4. Biliary atresia –- Being an inherited or congenital disease, biliary atresia will never affect anyone who does not have it. It is a disorder found in babies, where the infants do not have properly developed and working bile ducts. As the bile ducts are responsible for carrying bile from the liver to the gallbladder, the inadequate ducts fail to perform that task. As a result, the liver gets filled with the excess bile and starts to get damaged. Symptoms like orange/dark urine, yellowing of the skin and the sclera are common (as they are in the case of most diseases that involve the liver) in this case; the only treatment is surgical in nature. In extreme cases, even surgical remedies might not be able to solve the problem in time and a liver transplant might become necessary for the child to survive. Symptoms begin to appear as soon as the baby becomes two or three weeks old.
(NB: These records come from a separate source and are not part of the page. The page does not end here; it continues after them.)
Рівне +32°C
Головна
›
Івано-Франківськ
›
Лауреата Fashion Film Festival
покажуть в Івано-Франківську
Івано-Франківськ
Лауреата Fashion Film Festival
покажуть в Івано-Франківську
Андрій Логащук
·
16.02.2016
5. Choledocholithiasis (Gallstones) –- When stones block the flow of bile from the ducts to the gallbladder, one might see orange urine being urinated due to the same reasons explained above in the case of biliary atresia or PSC. The stones may originate in the gallbladder but may also be transmitted to the bile ducts as well. The only way to clear the stones is to remove them surgically and it is a fairly minor surgery these days. The condition must be dealt with fast though, because the longer the stones remain in the system, the higher the chances of contracting other more serious diseases get.
6. Hepatitis –- Although hepatitis A (acute) is the most common form, all sorts of hepatitis can turn one’s urine orange due to the way it affects the bile flow. Remember that while hepatitis A usually clears up within a time period of roughly three months, other forms of the disease, like hepatitis B is far more severe. Expect tremendous abdominal pain, nausea, fever, weakness, jaundice, discoloration of the stool and orange urine to be among the many signs and effects if someone is stricken with hepatitis. Rest and proper dieting is the key here, in addition to the medicines prescribed.
7. Other reasons -– On rare occasions, even blood in urine MAY give it an orange appearance (usually it’s red, dark or pink), but it is not likely. Other conditions that might cause urine to appear orange include renal cell cancer, prostate cancer, bladder cancer and prostatitis. Trauma to the liver may also cause one to exhibit symptoms similar to that of any of the liver diseases mentioned above, including orange urine.
While some of the reasons as to why orange urine might suddenly begin to appear are dangerous, the orange color in urine is usually a less dangerous sign, compared to hematuria/red urine. Even after admitting the fact that orange urine too can indicate cancers, it is seldom the case. However, it is advisory to consult a physician and get the person checked out as soon as possible to avoid further complications within the body.